Während ich mich auf dem abschüssigen Pfad in der Fahrtechnik zu verbessern versuche, denke ich zurück an den gestrigen Abend. Im ‚Bellavista’ feierte eine 90-jährige ihren Geburtstag. Die Ftanerin habe im Dorf Flyer verteilen lassen und alle eingeladen, wurde uns erzählt, nachdem sie sich für eine Auswahl der Gäste nicht habe entscheiden können. Schliesslich soll man es sich nicht verderben mit den Nachbarschaften. Vielleicht braucht man die noch, wenn man mal alt ist, wird sich die gute Frau gedacht haben. Wir wären aufgefallen, hätten wir uns unter ihre Gäste gemischt. So spielen wir am Fussballtisch, den wir im Vorbeigehen in einem Nebenraum entdeckt haben. Gegen meinen Widersacher habe ich keine Chance. Bis sich ein Alter dazugesellt, dem die Augen leuchten, als er den Spieltisch sieht. Ich flehe nach seiner Unterstützung, und er lässt sich nicht zweimal bitten und übernimmt die Verteidigung und das Goal. Nach dem zweiten Punkt wechseln wir zum Du. Wir sind ein gutes Team, unser Gegner muss einstecken, das Spiel ist schnell entschieden. Claudio, der Retter meiner Ehre, ist 83 und hier geboren. Seinerzeit, sagt er, habe er seinen Beruf in Chur gelernt und dafür drei Stunden per Bahn über den Albula fahren müssen. Mit seinem Rumantsch sei er in Chur damals nicht weit gekommen. Man habe ihn ausgelacht und er habe innert Kürze Deutsch lernen müssen. Als seine Frau hinzu kommt und ihm kopfschüttelnd den Mantel reicht, eilt es ihm nicht heimzukommen. Viel lieber, man sieht es ihm an, wäre er geblieben und hätte mit mir bis in die Morgenstunden getöggelt und erzählt und ‚Goooool’ gerufen. Ein wehmütiges Winken zum Abschied muss genügen. Vielleicht ist es Claudio, der das ‚e’ von Ftan gefunden und es zuhause auf den breiten Fenstersims gestellt hat.
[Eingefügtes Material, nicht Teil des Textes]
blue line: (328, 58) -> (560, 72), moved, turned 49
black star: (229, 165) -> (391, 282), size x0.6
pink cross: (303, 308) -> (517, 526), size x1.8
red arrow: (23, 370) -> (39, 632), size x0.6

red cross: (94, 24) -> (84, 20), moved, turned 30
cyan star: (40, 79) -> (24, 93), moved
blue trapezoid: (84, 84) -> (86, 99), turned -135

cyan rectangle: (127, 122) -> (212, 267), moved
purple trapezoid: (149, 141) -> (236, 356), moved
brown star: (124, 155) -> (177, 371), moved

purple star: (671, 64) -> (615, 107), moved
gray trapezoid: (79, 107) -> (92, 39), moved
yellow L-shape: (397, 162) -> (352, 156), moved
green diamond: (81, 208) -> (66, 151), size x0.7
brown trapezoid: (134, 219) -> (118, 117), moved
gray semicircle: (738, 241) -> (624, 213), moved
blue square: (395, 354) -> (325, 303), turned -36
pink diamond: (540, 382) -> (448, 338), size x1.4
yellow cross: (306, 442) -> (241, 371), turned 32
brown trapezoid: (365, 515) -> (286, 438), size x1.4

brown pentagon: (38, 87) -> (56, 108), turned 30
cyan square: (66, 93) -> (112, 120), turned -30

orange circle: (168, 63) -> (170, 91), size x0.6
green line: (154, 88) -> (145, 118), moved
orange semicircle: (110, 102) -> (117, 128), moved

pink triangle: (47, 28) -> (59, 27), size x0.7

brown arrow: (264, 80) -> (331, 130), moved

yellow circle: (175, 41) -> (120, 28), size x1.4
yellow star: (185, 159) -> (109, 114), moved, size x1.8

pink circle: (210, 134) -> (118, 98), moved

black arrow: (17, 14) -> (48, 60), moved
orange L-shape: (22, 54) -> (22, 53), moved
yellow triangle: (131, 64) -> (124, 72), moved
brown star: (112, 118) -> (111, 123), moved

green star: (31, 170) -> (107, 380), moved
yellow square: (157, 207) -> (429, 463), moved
Ich habe versäumt, ihn danach zu fragen.
Mit dem fortgeschrittenen Nachmittag wärmt die Sonne zaghafter. Der Weg führt uns bikend auf der Anhöhe zurück nach Ardez, Guarda und Lavin, wo wir den Zug besteigen, der heuer dank dem 19 Kilometer langen Vereina-Tunnel gerade mal einen Drittel der Fahrzeit benötigt als noch zu Claudios Zeiten. Wir atmen nochmals tief ein. Wir schauen nochmals in die gelben Lärchen. Wir sammeln all die Eindrücke, die Farben und Gerüche, gelb und moosig und frisch, um sie zu Hause zwischen Buchdeckeln plattzudrücken, gefrierzutrocknen und in Einmachgläser abzufüllen.

Ein Gedanke zu „Allegra Unterengadin, du Lärchenpracht!

  1. schön, wenn der tag mit solchen buchstäblichen schmankerln beginnt, das wärmt. gerne würde ich mich mit einem möglicherweise sachdienlichen hinweis bedanken: in der dufourkarte hiess das dorf noch fettan. ob das «e» also mit einem der beiden «t» (und mit welchem wohl) durchgebrannt ist?
    und: ich ahnte es, das unterengadin wäre die bessere, sonnigere wahl gewesen. bin zu früh ausgestiegen, vorgestern, in bergün. dort blies ein föhn so grau wie bei emil, es roch bereits nach winter, nach schnee (von dem es auch hatte). nichts da zum mitnehmen und einmachen wie bei dir. aber schliesslich ist auch schon räbeliechtliziit, das letzte erntedankfest des jahres. zeit, sich für den sommer und herbst zu bedanken. und die ski in den service zu bringen.